*WORK TASK*: Rewrite the text lines of the data below as a JSON list of strings, one string per line, skipping blank lines and leaving the pictures out.

(Dataset entries)
####
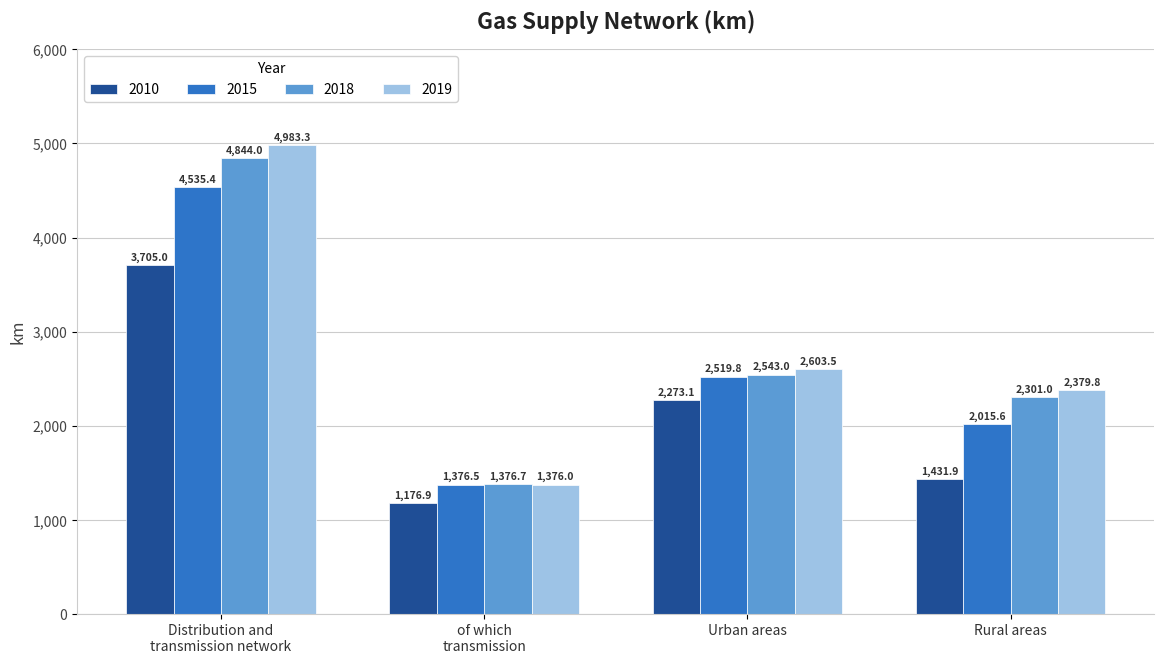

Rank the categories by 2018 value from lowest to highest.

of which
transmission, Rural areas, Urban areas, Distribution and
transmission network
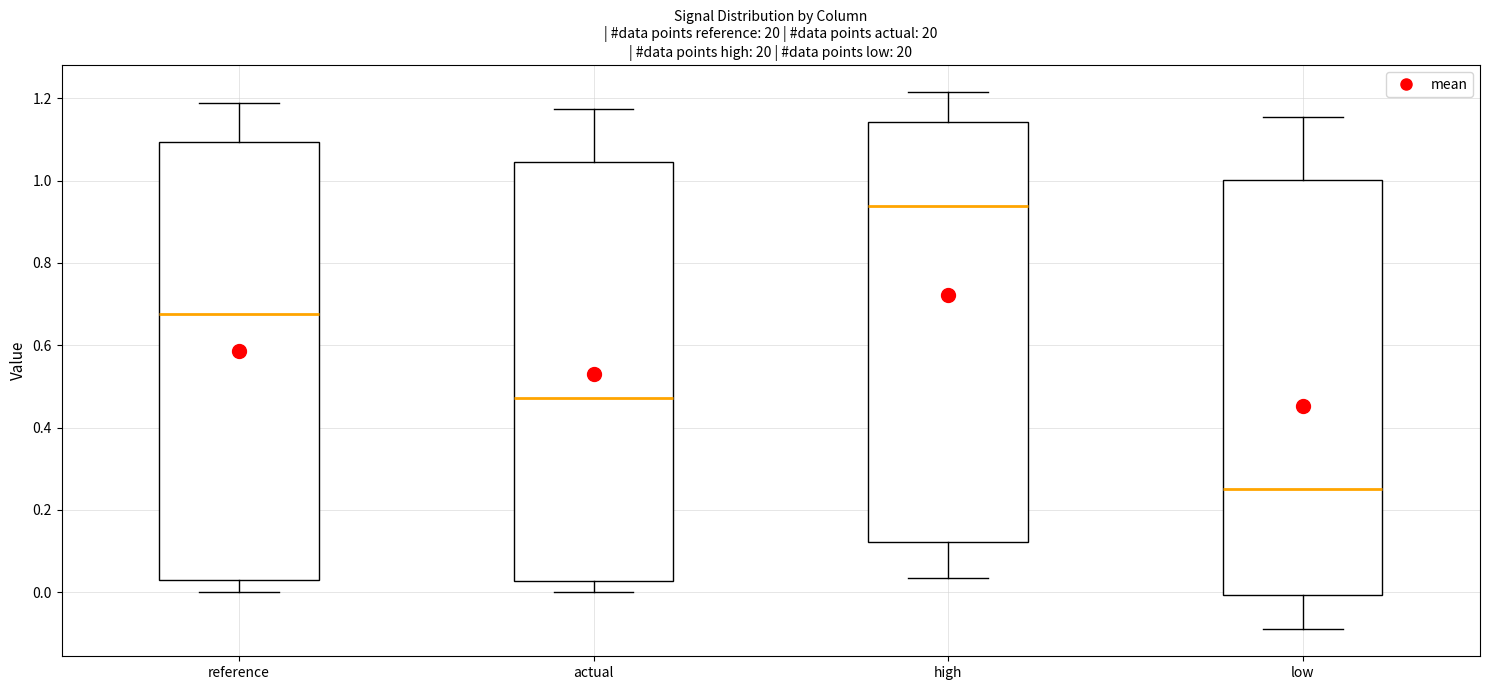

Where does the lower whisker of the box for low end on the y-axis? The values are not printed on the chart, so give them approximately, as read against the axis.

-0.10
####
*ANSWER BOX*:
[
  "Rank the categories by 2018 value from lowest to highest.",
  "of which",
  "transmission, Rural areas, Urban areas, Distribution and",
  "transmission network",
  "Where does the lower whisker of the box for low end on the y-axis? The values are not printed on the chart, so give them approximately, as read against the axis.",
  "-0.10"
]